[EXCERPT]
<<<<

At Beyond the Bottom Line Forum, Answers Led Back to Primary Care

At this year’s spring forum, the conversation kept circling back to the same place. Workforce health strategy, whole-person care, data infrastructure, AI. Every thread led back to one question: do your employees have a real relationship with a primary care physician?
For most workforces, the answer is not consistently yes. And the cost of that gap is measurable. WHA Medical Director Drew Oliveira put a number on it: connecting employees to primary care lowers costs by 20%. Kaiser Permanente Washington CFO John Bry said getting people connected to a primary care physician and to behavioral health “are going to move us much more so than debating what accountable care or value-based care means.” Washington State Health Care Authority Chief Medical Officer Judy Zerzan-Thul named the integration of primary care and behavioral health as the top item on her scorecard.
Ray Fabius of HealthNEXT, who has spent a decade studying companies with flat healthcare costs, frames it in terms of near misses. Primary care catches the signals before they become diagnoses: the high blood sugar before diabetes, the elevated blood pressure before hypertension. He pushed back on the conventional clinical wisdom that a healthy patient can wait five years between visits. “That person should be going back to the office every 90 days for an atta boy, atta girl, keep it up,” he told the forum. The return on keeping well people well, in his research, outpaces almost everything else in a culture-of-health strategy.
Make It Easy to Show Up
The problem isn’t awareness. It’s access. Primary care practices are stretched. For an employee on a factory shift or a compressed schedule, getting to a physician during business hours means taking time off. Boeing’s answer was direct: put the clinic next to the factory. The company placed advanced primary care centers within walking distance of its largest worksites in Everett, Renton, and St. Louis, and staffed them with co-located behavioral health, physical therapy, and lab services. The pitch to employees: save time, save money, get great care. Thirty to 40% of Boeing’s visits through that arrangement are now virtual.

>>>>

[WORK TO COMPLETE]
- a) Set down the part of the primary care article from "For most workforces, the" up to and including "on her scorecard.", word for word.
- b) In the primary care article, what share of Boeing's visits through its clinic arrangement are now virtual?
- c) Write what comes next in the primary care article, picking up after its final sentence.

[RECORDS]
<<<<

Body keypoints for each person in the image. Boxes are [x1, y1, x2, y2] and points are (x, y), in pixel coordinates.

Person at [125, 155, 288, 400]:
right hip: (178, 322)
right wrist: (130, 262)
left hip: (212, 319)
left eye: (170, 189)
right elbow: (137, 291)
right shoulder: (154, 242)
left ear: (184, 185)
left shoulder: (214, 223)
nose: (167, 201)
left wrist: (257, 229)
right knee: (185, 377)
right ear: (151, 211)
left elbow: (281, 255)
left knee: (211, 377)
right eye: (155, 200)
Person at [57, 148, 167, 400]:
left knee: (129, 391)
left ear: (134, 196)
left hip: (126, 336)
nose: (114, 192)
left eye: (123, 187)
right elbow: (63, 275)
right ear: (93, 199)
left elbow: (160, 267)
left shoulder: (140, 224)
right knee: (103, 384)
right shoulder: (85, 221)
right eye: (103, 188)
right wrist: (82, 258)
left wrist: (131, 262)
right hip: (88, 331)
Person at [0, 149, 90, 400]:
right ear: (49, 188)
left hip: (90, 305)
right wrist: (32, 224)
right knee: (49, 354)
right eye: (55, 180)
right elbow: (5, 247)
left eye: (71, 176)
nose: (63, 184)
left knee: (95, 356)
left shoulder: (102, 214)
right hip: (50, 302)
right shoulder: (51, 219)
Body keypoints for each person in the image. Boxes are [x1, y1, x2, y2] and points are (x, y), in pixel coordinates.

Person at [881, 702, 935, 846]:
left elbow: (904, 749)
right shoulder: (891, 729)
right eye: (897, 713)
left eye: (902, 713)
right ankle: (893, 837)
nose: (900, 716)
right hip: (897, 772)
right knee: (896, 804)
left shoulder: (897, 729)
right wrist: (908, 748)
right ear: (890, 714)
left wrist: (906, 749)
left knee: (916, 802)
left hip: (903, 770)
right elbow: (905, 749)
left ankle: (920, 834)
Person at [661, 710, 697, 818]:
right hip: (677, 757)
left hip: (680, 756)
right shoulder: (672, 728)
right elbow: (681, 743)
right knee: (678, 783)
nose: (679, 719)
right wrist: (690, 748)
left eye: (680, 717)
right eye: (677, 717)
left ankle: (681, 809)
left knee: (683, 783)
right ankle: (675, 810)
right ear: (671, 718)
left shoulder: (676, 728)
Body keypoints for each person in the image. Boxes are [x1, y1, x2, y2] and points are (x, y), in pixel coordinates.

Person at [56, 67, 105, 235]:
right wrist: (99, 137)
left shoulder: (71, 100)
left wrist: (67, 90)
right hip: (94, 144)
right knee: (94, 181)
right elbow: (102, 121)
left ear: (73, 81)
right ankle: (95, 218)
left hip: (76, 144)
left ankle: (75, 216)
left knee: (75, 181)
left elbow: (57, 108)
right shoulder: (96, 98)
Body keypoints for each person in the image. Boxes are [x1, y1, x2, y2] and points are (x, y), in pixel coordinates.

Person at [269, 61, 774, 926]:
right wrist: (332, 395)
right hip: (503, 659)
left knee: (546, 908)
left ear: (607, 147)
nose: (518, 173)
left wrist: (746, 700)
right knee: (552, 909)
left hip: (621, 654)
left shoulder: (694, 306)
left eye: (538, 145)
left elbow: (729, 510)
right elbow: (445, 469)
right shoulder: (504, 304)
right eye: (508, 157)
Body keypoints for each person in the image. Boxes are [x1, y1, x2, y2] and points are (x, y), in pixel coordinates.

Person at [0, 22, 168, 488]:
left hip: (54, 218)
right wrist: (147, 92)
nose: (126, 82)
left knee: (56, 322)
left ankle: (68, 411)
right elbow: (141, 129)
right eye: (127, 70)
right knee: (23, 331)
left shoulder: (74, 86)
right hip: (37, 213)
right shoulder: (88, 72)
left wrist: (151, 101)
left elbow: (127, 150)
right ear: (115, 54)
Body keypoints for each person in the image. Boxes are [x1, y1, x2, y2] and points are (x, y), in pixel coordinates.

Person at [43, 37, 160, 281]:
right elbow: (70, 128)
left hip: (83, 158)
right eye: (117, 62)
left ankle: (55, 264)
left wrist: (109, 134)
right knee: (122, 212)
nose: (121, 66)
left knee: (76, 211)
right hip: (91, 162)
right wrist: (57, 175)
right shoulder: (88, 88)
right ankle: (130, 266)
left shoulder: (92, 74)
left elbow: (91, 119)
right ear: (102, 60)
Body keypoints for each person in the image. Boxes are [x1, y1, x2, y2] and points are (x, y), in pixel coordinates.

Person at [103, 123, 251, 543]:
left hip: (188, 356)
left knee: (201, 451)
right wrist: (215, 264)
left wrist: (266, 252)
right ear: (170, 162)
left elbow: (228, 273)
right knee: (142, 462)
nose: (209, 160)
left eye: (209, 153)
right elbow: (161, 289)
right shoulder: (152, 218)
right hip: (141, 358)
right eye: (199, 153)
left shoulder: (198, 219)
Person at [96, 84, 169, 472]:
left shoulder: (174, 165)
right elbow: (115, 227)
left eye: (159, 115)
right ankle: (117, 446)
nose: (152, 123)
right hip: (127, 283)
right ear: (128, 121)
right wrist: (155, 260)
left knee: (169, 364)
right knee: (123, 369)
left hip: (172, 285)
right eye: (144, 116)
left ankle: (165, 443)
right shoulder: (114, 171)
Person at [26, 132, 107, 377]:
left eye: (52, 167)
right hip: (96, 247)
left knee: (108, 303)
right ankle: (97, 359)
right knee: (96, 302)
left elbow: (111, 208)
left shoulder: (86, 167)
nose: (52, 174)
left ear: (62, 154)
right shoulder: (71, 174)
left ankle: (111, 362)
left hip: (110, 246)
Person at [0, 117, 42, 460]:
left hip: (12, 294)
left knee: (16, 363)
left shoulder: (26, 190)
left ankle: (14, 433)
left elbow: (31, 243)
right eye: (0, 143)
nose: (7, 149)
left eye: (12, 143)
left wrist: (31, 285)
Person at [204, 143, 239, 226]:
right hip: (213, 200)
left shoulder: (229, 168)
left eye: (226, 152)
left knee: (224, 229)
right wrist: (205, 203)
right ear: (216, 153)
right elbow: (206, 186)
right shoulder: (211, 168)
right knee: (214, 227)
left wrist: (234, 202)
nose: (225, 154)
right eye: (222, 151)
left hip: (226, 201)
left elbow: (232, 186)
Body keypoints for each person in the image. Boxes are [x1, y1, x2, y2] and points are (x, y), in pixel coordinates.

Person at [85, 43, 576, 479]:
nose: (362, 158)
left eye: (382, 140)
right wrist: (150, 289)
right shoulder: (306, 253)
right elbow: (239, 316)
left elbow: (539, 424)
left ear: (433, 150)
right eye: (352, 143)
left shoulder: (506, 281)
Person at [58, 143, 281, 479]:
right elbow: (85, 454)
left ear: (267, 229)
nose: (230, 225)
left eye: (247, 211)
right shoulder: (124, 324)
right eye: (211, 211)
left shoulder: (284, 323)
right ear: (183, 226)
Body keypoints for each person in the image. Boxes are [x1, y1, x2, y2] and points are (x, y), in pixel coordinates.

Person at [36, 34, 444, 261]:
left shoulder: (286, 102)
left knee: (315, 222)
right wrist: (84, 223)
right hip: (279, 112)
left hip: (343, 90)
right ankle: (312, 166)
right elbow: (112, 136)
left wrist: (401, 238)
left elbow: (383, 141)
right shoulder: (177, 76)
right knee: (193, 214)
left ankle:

>>>>

[ANSWERS FOR THE TASKS]
- a)
For most workforces, the answer is not consistently yes. And the cost of that gap is measurable. WHA Medical Director Drew Oliveira put a number on it: connecting employees to primary care lowers costs by 20%. Kaiser Permanente Washington CFO John Bry said getting people connected to a primary care physician and to behavioral health “are going to move us much more so than debating what accountable care or value-based care means.” Washington State Health Care Authority Chief Medical Officer Judy Zerzan-Thul named the integration of primary care and behavioral health as the top item on her scorecard.

- b) Thirty to 40%.

- c)
Not every employer can build a clinic. Every employer can remove friction. Amazon One Medical, which partners with Boeing for telehealth, runs 12 offices across the Seattle-Tacoma area and a 24/7 virtual medical team that keeps employees out of urgent care and emergency departments. Scheduling happens through an app. Employees reach a real clinician the same day.
The behavioral health piece is not optional. Boeing’s weight-loss program data showed that employees who accepted mental health support alongside their physical health coaching lost nearly double the weight of those who didn’t. Primary care that integrates behavioral health, rather than referring out, produces better outcomes across the board.
Most health plans make primary care and behavioral health available. Few make them easy. That gap is the employer’s to close. Through co-located clinics, advanced primary care partnerships, or virtual access that actually works, the employers who close it will see it in their data and in their trend.
The action is not complicated. Make primary care the easiest thing your employees can do.